Using the passage about Wendy Lee's conference talk below, answer yes or no for each statement and quote the words from the passage that decide it.
1. Wendy Lee is from New Zealand.
2. The first Inspired EC "Unwrapping" Conference took place in 2015.
3. Wendy says that only some people are able to write.

# PAGE EXTRACT
═══
'We have had the privilege of listening to amazing speakers over the past few years, including Peter Gray, Teacher Tom, Alistair Bryce- Clegg, Niki Buchan, Kathy Walker, Prue Walsh and Juliet Robertson to name just a handful.
One of the first speakers we heard at our first Inspired EC "Unwrapping" Conference back in 2014 was the gentle and softly spoken Wendy Lee from New Zealand.
Wendy shared many beautiful messages and memories with us, but her main focus for that particular conference was meaningful documentation.
It was time to rid ourselves of the DAP system and checklist style documentation that the 'trauma years' provided and really strip back, and start to think about documentation that a child and their family would cherish well past their Early Years and hopefully for their entire life. What an exciting time for us, to be able to really put thoughts on paper in the form of stories and letters for children to keep a memory of their time with us, and not just a tick box chart of whether they could kick a 10cm ball through a 20cm hoop while standing on one leg with their eyes closed.
(OK, the checklists weren't that bad, but we were still very happy to rip, tear and destroy!)
Wendy said that many people suggest to her that they cannot write, or that they aren't writers.
But she says that everyone can write. They just have to start.
2014 through to 2015 was a difficult time for my family.
My father, after 6 years of living with an extremely debilitating stroke, was diagnosed with pancreatic cancer and we all knew that he had actually just had enough. He could no longer handle living like he was.
═══
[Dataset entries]
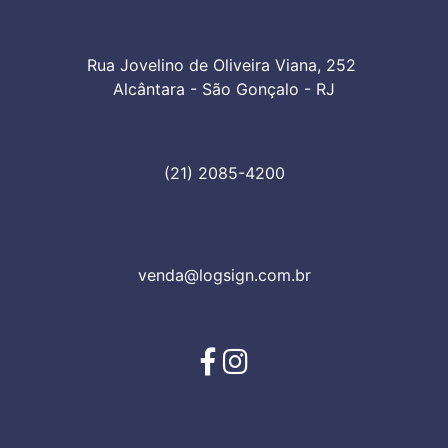
Rua Jovelino de Oliveira Viana, 252 

Alcântara - São Gonçalo - RJ
(21) 2085-4200
venda@logsign.com.br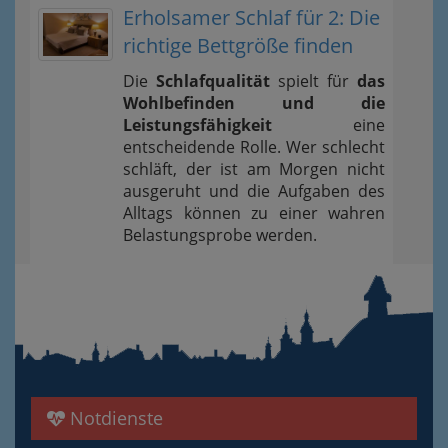
Erholsamer Schlaf für 2: Die
richtige Bettgröße finden
Die
Schlafqualität
spielt für
das
Wohlbefinden und die
Leistungsfähigkeit
eine
entscheidende Rolle. Wer schlecht
schläft, der ist am Morgen nicht
ausgeruht und die Aufgaben des
Alltags können zu einer wahren
Belastungsprobe werden.
Notdienste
═══
# WRITTEN RESPONSE
1. Yes: "the gentle and softly spoken Wendy Lee from New Zealand"
2. No: "our first Inspired EC "Unwrapping" Conference back in 2014"
3. No: "But she says that everyone can write."